> **RECORDS SUPPLIED**:

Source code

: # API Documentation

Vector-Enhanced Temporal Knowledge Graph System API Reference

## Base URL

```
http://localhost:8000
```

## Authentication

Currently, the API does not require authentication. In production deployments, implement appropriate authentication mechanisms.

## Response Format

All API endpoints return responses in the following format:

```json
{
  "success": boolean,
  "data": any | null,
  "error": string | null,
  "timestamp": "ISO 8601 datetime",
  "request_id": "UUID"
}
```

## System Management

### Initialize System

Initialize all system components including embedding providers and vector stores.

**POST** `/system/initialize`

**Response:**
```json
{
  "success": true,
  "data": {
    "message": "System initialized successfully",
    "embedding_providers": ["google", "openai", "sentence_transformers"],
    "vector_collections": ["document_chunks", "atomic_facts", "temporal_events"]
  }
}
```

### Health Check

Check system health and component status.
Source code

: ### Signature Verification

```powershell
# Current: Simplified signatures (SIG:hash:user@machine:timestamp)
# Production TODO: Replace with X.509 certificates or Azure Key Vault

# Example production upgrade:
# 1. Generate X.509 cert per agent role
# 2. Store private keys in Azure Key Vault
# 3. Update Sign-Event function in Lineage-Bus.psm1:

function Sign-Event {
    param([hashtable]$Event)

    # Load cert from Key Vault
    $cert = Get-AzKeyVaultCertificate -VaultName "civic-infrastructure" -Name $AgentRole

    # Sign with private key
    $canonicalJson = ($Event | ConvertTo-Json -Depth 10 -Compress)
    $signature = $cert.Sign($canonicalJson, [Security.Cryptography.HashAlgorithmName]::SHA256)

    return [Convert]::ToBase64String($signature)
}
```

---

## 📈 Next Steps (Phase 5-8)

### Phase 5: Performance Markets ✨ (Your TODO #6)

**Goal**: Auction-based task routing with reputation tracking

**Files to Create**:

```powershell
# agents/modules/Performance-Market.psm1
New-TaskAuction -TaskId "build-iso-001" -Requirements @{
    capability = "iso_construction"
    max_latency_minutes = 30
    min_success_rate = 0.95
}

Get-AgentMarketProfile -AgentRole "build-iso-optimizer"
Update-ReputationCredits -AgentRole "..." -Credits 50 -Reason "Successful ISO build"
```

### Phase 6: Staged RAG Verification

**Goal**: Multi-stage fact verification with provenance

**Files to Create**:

> **WORK ORDER**:
Set down the records once more, character for character.

> **RESULT OF THIS TASK**:
Source code

: # API Documentation

Vector-Enhanced Temporal Knowledge Graph System API Reference

## Base URL

```
http://localhost:8000
```

## Authentication

Currently, the API does not require authentication. In production deployments, implement appropriate authentication mechanisms.

## Response Format

All API endpoints return responses in the following format:

```json
{
  "success": boolean,
  "data": any | null,
  "error": string | null,
  "timestamp": "ISO 8601 datetime",
  "request_id": "UUID"
}
```

## System Management

### Initialize System

Initialize all system components including embedding providers and vector stores.

**POST** `/system/initialize`

**Response:**
```json
{
  "success": true,
  "data": {
    "message": "System initialized successfully",
    "embedding_providers": ["google", "openai", "sentence_transformers"],
    "vector_collections": ["document_chunks", "atomic_facts", "temporal_events"]
  }
}
```

### Health Check

Check system health and component status.
Source code

: ### Signature Verification

```powershell
# Current: Simplified signatures (SIG:hash:user@machine:timestamp)
# Production TODO: Replace with X.509 certificates or Azure Key Vault

# Example production upgrade:
# 1. Generate X.509 cert per agent role
# 2. Store private keys in Azure Key Vault
# 3. Update Sign-Event function in Lineage-Bus.psm1:

function Sign-Event {
    param([hashtable]$Event)

    # Load cert from Key Vault
    $cert = Get-AzKeyVaultCertificate -VaultName "civic-infrastructure" -Name $AgentRole

    # Sign with private key
    $canonicalJson = ($Event | ConvertTo-Json -Depth 10 -Compress)
    $signature = $cert.Sign($canonicalJson, [Security.Cryptography.HashAlgorithmName]::SHA256)

    return [Convert]::ToBase64String($signature)
}
```

---

## 📈 Next Steps (Phase 5-8)

### Phase 5: Performance Markets ✨ (Your TODO #6)

**Goal**: Auction-based task routing with reputation tracking

**Files to Create**:

```powershell
# agents/modules/Performance-Market.psm1
New-TaskAuction -TaskId "build-iso-001" -Requirements @{
    capability = "iso_construction"
    max_latency_minutes = 30
    min_success_rate = 0.95
}

Get-AgentMarketProfile -AgentRole "build-iso-optimizer"
Update-ReputationCredits -AgentRole "..." -Credits 50 -Reason "Successful ISO build"
```

### Phase 6: Staged RAG Verification

**Goal**: Multi-stage fact verification with provenance

**Files to Create**:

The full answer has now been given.